## TASK TO CARRY OUT
Your output should be the lines below from the one with "right shoulder: (306, 230)" through the one with "right hip: (545, 840)", copied exactly, pictures excluded.

## TASK INPUT
────────────────────────────────────────

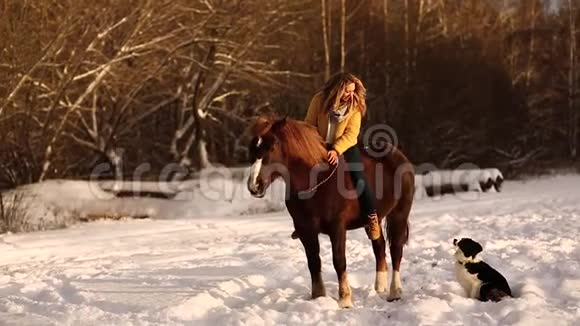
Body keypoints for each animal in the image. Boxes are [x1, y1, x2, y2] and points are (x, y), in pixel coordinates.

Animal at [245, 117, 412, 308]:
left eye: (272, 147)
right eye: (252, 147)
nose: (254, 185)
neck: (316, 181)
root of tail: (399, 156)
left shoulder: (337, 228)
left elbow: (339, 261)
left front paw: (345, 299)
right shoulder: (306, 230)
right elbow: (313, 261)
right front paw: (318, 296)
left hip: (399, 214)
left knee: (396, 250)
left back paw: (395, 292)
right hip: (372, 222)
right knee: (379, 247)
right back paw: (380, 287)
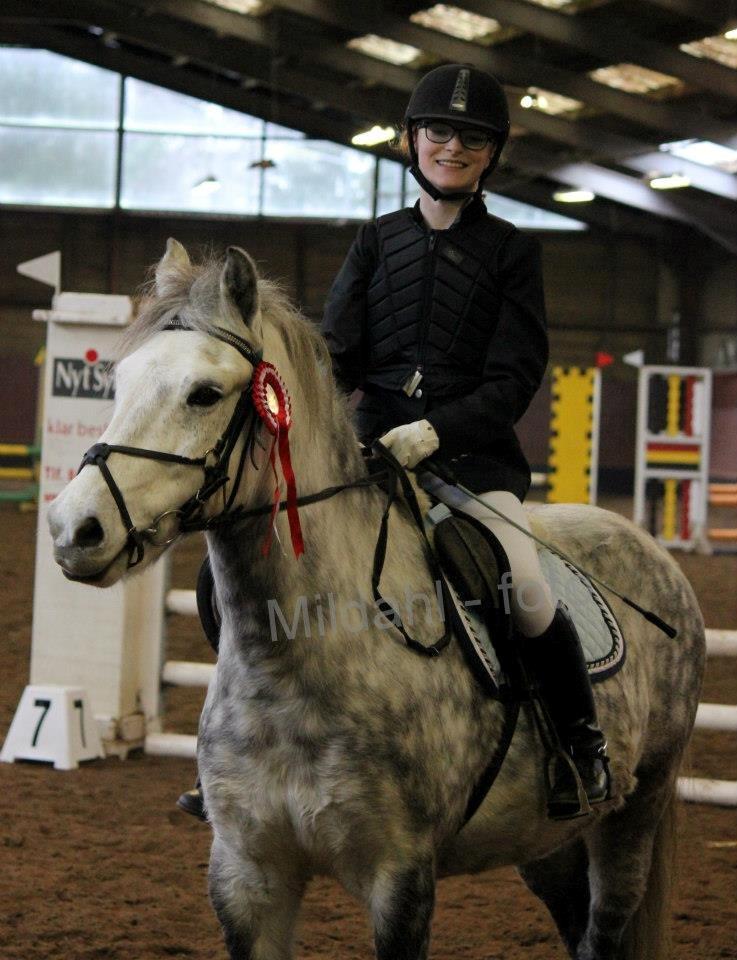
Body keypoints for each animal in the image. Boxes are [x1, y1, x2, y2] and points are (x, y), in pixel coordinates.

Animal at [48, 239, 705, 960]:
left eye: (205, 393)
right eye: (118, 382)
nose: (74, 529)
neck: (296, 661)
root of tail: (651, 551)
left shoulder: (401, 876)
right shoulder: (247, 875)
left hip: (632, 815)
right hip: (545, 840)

────────────────────────────────────────

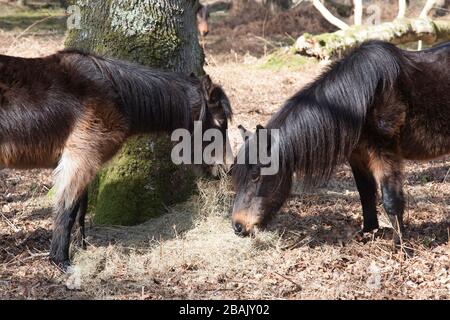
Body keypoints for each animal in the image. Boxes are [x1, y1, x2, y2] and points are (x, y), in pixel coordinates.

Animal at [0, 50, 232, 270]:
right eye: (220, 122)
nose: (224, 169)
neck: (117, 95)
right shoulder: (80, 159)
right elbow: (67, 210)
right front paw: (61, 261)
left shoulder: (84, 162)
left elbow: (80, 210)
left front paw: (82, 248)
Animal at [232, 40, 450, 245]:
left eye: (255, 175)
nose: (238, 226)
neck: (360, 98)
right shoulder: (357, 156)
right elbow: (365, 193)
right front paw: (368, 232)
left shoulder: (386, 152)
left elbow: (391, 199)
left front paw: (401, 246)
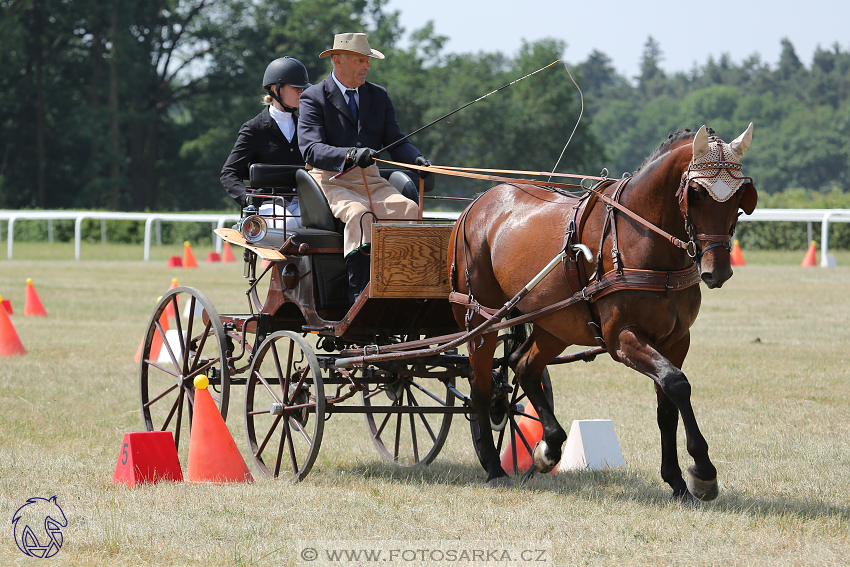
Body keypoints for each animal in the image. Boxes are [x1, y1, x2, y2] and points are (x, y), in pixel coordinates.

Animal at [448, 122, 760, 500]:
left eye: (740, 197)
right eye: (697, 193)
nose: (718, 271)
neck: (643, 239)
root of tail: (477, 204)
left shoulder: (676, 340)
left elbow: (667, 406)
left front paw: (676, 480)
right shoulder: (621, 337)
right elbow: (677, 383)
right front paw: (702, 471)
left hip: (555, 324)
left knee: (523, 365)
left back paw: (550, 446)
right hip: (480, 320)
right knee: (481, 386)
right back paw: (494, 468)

────────────────────────────────────────

## EXERCISE SOLUTION
right shoulder: (306, 230)
right elbow: (313, 261)
right front paw: (318, 296)
left hip: (399, 214)
left knee: (396, 250)
left back paw: (395, 292)
right hip: (372, 222)
right knee: (379, 247)
right back paw: (380, 287)
Body keypoints for each animal in the image. Boxes are [x1, y1, x2, y2] and points are (x, y), in pixel coordinates.

Animal at [48, 239, 705, 960]:
left eye: (205, 393)
right eye: (118, 382)
nose: (74, 529)
neck: (296, 661)
root of tail: (651, 551)
left shoulder: (401, 876)
right shoulder: (247, 875)
left hip: (632, 815)
right hip: (545, 840)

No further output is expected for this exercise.